Episode 4

March 26, 2011 § Leave a comment

Let me start by being thoroughly honest: I hated Episode 4. It was weak, as if the writer didn’t have a handle on who these characters were and how they worked in this world. The “good” guys were smug to the point of stupidity, the “bad” guys inhumanly (not in a godly way) thoughtless.

Only Anders survived this episode for me, and that only because he somehow managed to get a happy ending for all his clients by betraying each and every one of them. That bit of the episode was pleasingly clever (where the cold medicine became the new Viagra, was selling like hotcakes, that Rosie got a book contract, and the guy got his Disney movie, etc.) but that was the sole saving point of the whole.

We learned that Dawn is ever so nice and green and perfect — and completely passive and oblivious. Why did she let Ty torture that blackmailer and what was Ty thinking when doing so? That was pretty much the definition of grievous bodily harm in my opinion — dismissing it as Indian rope burn due to having brothers doesn’t make it any less torture. I did appreciate the name tag gag, but it was a gag for manipulative hardened Anders, not for logical-sensible Ty.

There was no logical-sensible Ty here (nor was there much in Episode 3, I admit). His character is all over the place. After two solid episodes of him being the thoughtful dependable character, Episode 3 turned him into a sentimental fool (I had hoped it was temporary although I loved loved loved the fairy apple snow scene) and Episode 4 into a thug.

There was simply no chemistry between Dawn and Ty. And yet, they portrayed him as lovesick. In contrast, there was enough chemistry in that single scene with Anders and Ty (the one with “don’t mess in my business”) to power an entire slash community of fan fiction writers.

*cough*

Mike, noble Mike, made me want to smack him.
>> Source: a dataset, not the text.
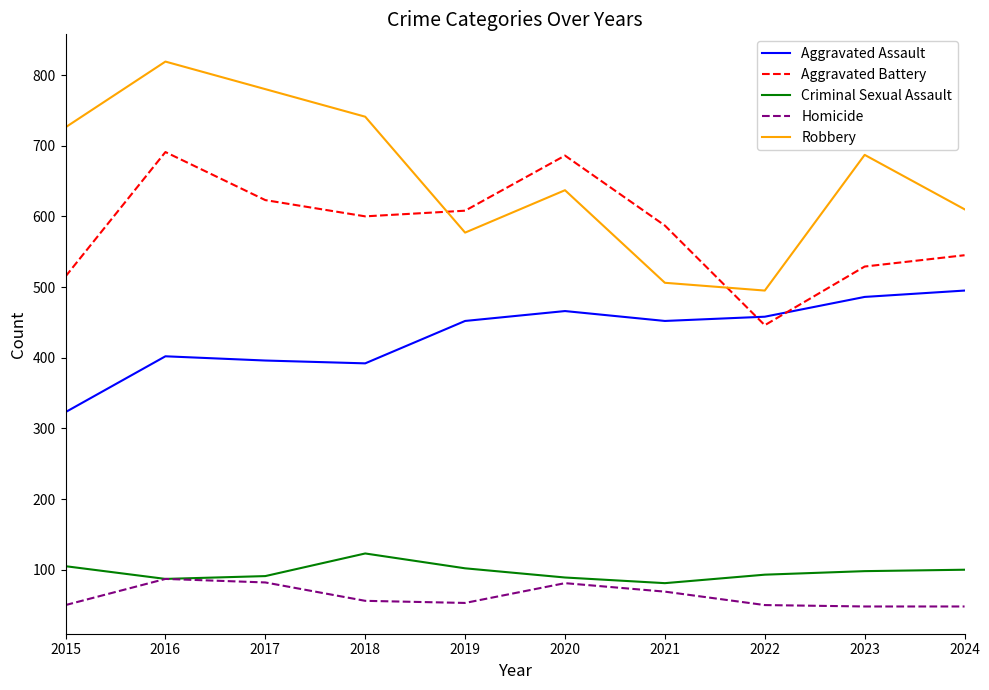

How many values in the Homicide series are below 56?

5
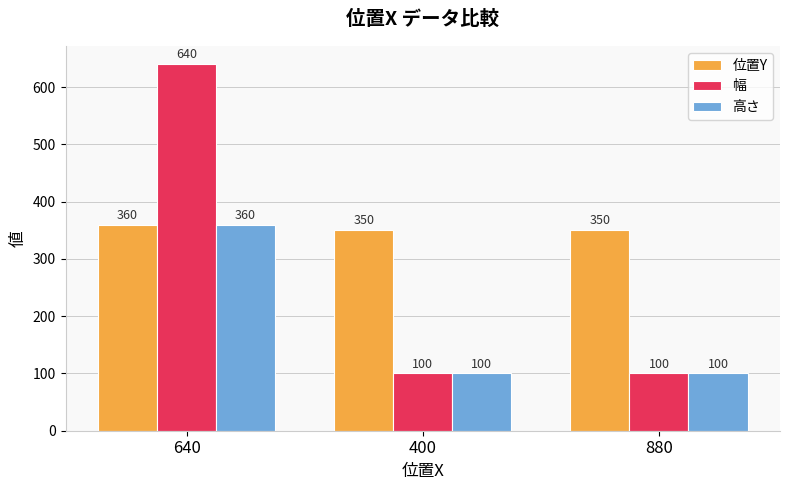

What is the maximum value for 位置Y?

360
He’s being an absolute idiot as far as family finances go (which, I am afraid to say, Anders is completely right about). You can’t have it both ways: supporting Olaf in abandoning Rhiannon *and* displaying unnecessary priggitude about the dodgy house, without even going after the incompetent subcontractor, that’s just inconsistent.

The Olaf storyline made me crazy. Lying, ineptitude, immaturity, callousness. How did wise ZebraReindeer Olaf, who comforted Ty after he had to say goodbye to Idunn, suddenly become this…oaf? (Don’t say an l-ectomy. The pun is too obvious.)

The development was so obviously intended to show Axl’s “growth” as the adult/leader of the family, and yet it fell so flat. Only the actor’s charm who plays Axl really pulled this off for me. I loved his confrontation with Anders, and his quiet moment with Gaia. Apart from that, it was such soppy sentimentalism, that I thought they brought in a Hollywood writer rather than relying on NZ talent.

I have little tolerance for schmoopitude and poor character writing.

What a let-down, especially when a lighter hand and a different writer could have had the characters and story progress to the needed end-points without the ham-handed character assassination that occurred.